| WORK TASK |
Present every line of the records below as a numbered list, leaving out blank lines and pictures.

### TASK INPUTS

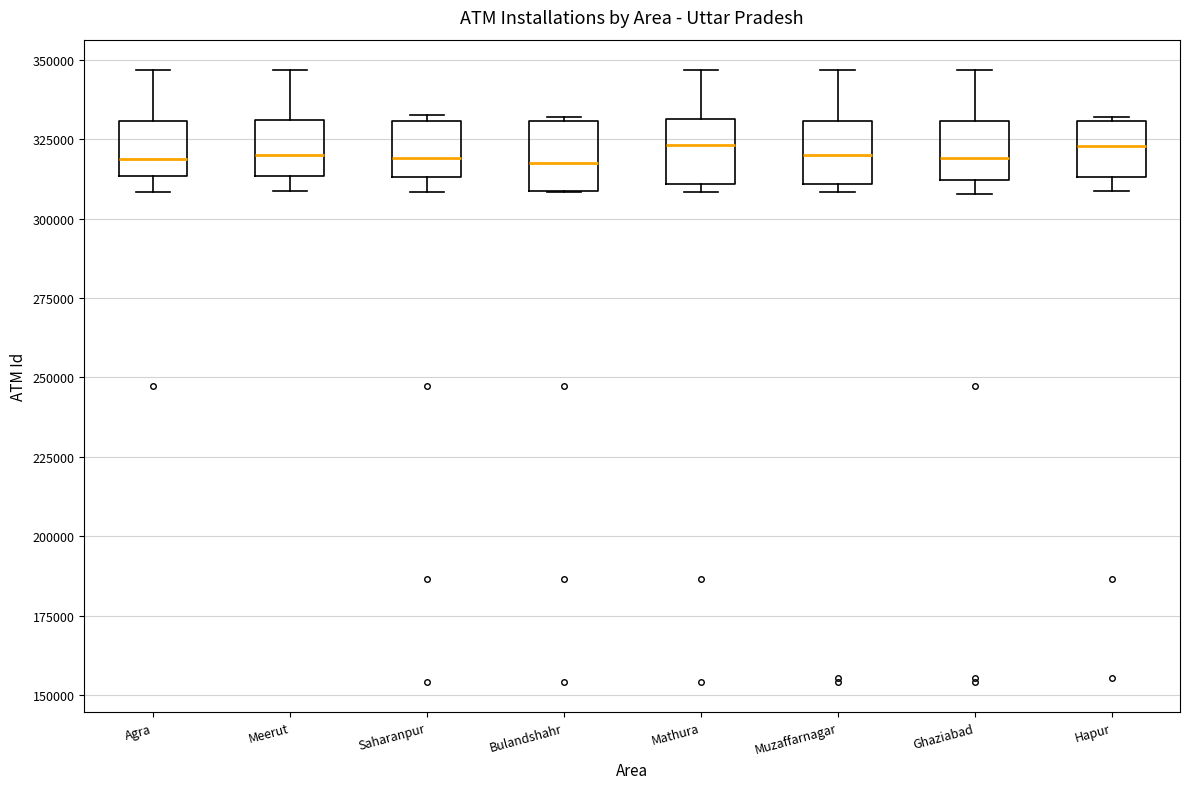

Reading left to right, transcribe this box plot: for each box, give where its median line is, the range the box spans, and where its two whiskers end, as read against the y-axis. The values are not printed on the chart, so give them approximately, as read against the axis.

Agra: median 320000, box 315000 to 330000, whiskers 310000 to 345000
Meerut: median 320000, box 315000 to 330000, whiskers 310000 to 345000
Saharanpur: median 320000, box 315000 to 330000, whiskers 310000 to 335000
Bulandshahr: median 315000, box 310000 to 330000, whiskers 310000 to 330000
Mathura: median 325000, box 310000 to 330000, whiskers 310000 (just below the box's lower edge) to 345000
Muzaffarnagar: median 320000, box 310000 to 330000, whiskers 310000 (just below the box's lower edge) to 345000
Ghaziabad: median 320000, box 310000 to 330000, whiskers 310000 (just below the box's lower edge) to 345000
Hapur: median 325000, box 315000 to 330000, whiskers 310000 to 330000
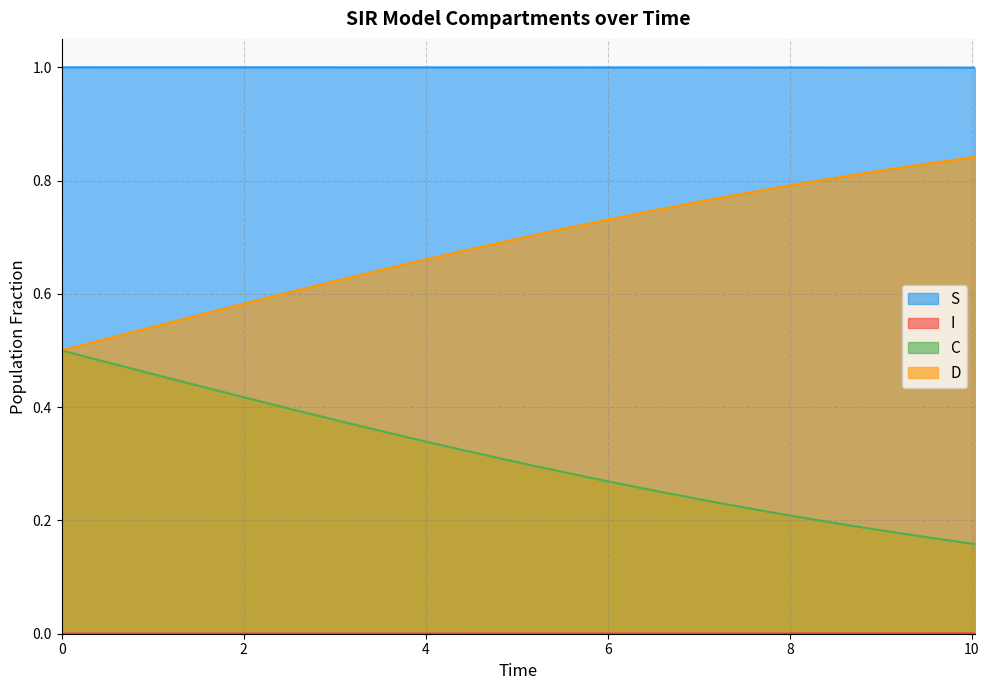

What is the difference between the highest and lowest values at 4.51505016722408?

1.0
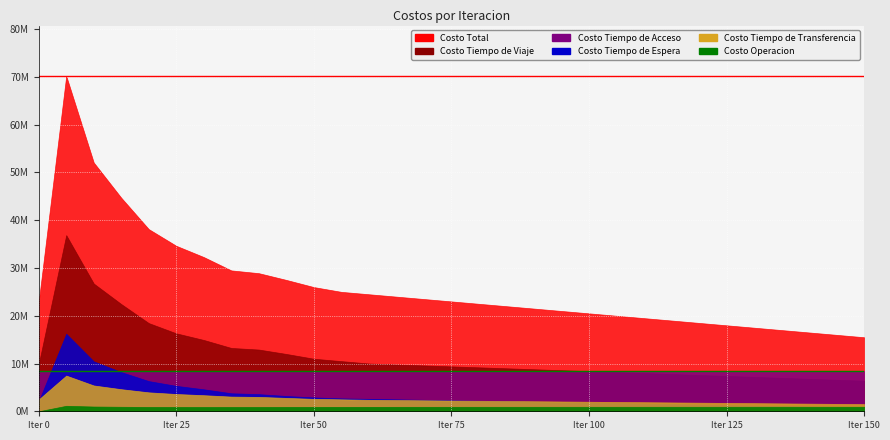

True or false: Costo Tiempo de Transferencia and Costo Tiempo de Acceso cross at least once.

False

######

| RESPONSE AREA |
1. Reading left to right, transcribe this box plot: for each box, give where its median line is, the range the box spans, and where its two whiskers end, as read against the y-axis. The values are not printed on the chart, so give them approximately, as read against the axis.
2. Agra: median 320000, box 315000 to 330000, whiskers 310000 to 345000
3. Meerut: median 320000, box 315000 to 330000, whiskers 310000 to 345000
4. Saharanpur: median 320000, box 315000 to 330000, whiskers 310000 to 335000
5. Bulandshahr: median 315000, box 310000 to 330000, whiskers 310000 to 330000
6. Mathura: median 325000, box 310000 to 330000, whiskers 310000 (just below the box's lower edge) to 345000
7. Muzaffarnagar: median 320000, box 310000 to 330000, whiskers 310000 (just below the box's lower edge) to 345000
8. Ghaziabad: median 320000, box 310000 to 330000, whiskers 310000 (just below the box's lower edge) to 345000
9. Hapur: median 325000, box 315000 to 330000, whiskers 310000 to 330000
10. What is the difference between the highest and lowest values at 4.51505016722408?
11. 1.0
12. True or false: Costo Tiempo de Transferencia and Costo Tiempo de Acceso cross at least once.
13. False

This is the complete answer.